Purpose : In uveal melanoma (UM), molecular prognostic testing using the prospectively validated 15-gene expression profile (GEP) test has been widely adopted in the US to guide risk-stratified treatment plans. The 15-GEP stratifies tumors according to their biological risk of metastasis as Class 1A (low risk), Class 1B (intermediate risk), or Class 2 (high risk). Tests for additional UM-associated biomarkers can now be simultaneously performed from the same biopsy specimen that is used for 15-GEP testing, including PRAME testing and next-generation sequencing (NGS) analysis with a custom 7-gene UM-targeted panel. This study describes the combined technical performance of all three tests, which together provide a comprehensive molecular tumor profile to enable highly individualized patient care.

Methods : UM samples submitted for routine comprehensive clinical testing with all three tests (15-GEP, PRAME, and NGS) between February 2018 and October 2022 were anonymized and analyzed through an Institutional Review Board-exempt protocol.
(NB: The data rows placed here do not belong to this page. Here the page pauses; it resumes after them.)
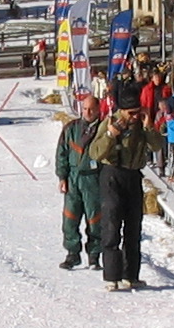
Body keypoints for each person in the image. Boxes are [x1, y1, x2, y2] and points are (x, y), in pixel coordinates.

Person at [88, 98, 159, 291]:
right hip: (112, 175)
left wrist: (149, 127)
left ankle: (131, 275)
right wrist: (111, 135)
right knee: (112, 225)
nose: (135, 117)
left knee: (133, 228)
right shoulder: (110, 123)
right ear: (122, 111)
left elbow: (157, 146)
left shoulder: (141, 125)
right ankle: (112, 276)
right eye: (131, 113)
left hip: (133, 176)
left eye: (138, 112)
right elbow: (94, 153)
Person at [55, 93, 105, 270]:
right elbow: (62, 153)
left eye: (91, 109)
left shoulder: (104, 130)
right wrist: (62, 176)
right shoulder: (71, 128)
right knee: (70, 218)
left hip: (94, 179)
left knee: (95, 219)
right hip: (73, 179)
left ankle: (94, 256)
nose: (88, 112)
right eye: (85, 108)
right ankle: (72, 254)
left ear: (99, 109)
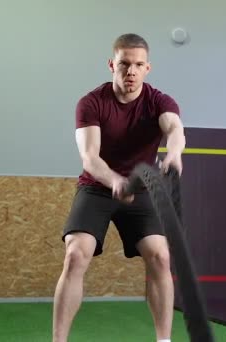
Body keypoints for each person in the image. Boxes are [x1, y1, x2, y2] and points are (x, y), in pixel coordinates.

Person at [52, 33, 185, 342]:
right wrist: (114, 181)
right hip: (97, 188)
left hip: (140, 192)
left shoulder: (159, 101)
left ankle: (163, 340)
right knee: (75, 255)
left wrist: (174, 153)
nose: (131, 72)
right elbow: (89, 157)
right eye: (124, 64)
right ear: (112, 64)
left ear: (148, 68)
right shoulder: (91, 103)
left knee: (160, 257)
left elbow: (175, 128)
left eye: (138, 65)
Results : Comprehensive 15-GEP, PRAME, and NGS testing was performed on 1996 tumors. One or more test results were successfully reported for ≥ 97.2% of specimens. In total, 87 samples (4.4%) had one or more test failures and were excluded from this analysis, resulting in 1909 cases with successful 15-GEP, PRAME, and NGS results. Testing with the 15-GEP resulted in 908 (47.6%) Class 1A, 347 (18.2%) Class 1B, and 654 (34.3%) Class 2 tumors. PRAME expression was positive in 526 (27.6%) tumors, including 19.0% of Class 1 (238/1255) and 44.0% of Class 2 (288/654) cases. Clinically reportable mutations were identified in GNA11 (817/1909, 42.8%), GNAQ (821, 43.0%), CYSLTR2 (12, 0.6%), PLCB4 (41, 2.1%), BAP1 (567, 29.7%), SF3B1 (224, 11.7%), and EIF1AX (372, 19.5%). Multiple genes were mutated in 1090 tumors (57.1%). No clinically significant mutations were identified in 299 cases (15.7%).

Conclusions : This suite of clinically available molecular tests, performed via tandem RNA and genomic DNA extraction from a single UM biopsy sample, successfully produces results for the vast majority of submitted specimens. The tests are unique in providing comprehensive information from three distinct biomarker panels to better inform patient management decisions.

This abstract was presented at the 2023 ARVO Annual Meeting, held in New Orleans, LA, April 23-27, 2023.